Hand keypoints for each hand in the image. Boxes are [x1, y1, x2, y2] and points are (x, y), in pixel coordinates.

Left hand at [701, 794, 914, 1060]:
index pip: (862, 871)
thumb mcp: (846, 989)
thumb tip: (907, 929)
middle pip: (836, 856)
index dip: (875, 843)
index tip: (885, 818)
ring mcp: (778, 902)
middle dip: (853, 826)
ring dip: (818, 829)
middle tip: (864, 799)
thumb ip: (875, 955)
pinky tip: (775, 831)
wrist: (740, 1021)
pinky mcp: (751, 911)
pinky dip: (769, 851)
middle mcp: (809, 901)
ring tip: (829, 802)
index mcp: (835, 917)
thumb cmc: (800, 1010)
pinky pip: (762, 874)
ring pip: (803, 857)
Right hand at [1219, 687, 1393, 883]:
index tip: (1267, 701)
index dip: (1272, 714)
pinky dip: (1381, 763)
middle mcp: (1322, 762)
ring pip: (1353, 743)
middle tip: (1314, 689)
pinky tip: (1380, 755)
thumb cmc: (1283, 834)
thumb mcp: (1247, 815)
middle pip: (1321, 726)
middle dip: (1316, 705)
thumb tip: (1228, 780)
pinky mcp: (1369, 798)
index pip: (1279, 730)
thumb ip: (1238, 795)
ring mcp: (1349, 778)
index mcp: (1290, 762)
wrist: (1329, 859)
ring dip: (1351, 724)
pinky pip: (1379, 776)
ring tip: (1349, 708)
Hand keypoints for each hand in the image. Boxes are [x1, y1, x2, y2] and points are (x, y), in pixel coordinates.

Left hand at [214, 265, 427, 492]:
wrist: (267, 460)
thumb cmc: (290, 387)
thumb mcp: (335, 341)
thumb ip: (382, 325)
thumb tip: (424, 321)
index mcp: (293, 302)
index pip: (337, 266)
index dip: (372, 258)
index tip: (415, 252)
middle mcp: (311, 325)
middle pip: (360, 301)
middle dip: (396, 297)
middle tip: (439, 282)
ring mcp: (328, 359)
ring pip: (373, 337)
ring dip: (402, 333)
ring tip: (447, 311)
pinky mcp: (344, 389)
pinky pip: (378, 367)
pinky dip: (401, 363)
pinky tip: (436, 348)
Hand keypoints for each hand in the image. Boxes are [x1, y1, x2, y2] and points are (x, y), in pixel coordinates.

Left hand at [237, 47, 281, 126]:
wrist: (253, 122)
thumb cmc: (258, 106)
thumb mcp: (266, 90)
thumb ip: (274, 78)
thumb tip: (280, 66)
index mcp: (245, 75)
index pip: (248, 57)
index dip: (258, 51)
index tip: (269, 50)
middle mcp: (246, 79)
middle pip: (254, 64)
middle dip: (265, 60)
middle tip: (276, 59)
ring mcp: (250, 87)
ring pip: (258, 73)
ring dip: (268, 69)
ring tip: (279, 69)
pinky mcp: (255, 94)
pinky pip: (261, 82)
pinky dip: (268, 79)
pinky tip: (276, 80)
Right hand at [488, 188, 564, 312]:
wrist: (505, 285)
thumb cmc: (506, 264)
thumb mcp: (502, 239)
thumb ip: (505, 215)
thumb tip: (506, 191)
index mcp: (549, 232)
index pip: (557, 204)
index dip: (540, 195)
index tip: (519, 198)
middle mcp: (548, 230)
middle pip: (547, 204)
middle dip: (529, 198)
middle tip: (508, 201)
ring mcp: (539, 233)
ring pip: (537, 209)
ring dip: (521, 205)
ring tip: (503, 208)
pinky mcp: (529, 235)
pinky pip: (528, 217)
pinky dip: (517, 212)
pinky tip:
- - - - - - -
◆ Work request: Within the preceding material, tally each line that holds the word "hand". Write down only the total.

◆ Solution for this problem: 8